[Hardware design source files]
+ + + +
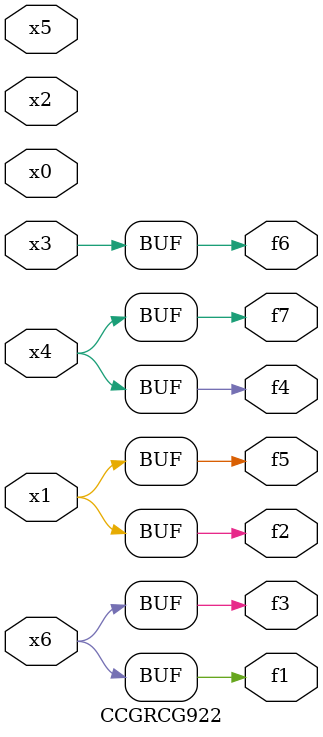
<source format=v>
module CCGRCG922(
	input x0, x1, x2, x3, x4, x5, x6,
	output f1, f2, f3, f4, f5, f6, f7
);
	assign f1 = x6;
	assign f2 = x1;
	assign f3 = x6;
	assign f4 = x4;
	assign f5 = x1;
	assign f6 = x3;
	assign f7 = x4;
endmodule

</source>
+ + + +
YOUR OBJECTIVE
Your task is to find each line in the entries that contains the string "assign" and copy it.

ANSWER SECTION
	assign f1 = x6;
	assign f2 = x1;
	assign f3 = x6;
	assign f4 = x4;
	assign f5 = x1;
	assign f6 = x3;
	assign f7 = x4;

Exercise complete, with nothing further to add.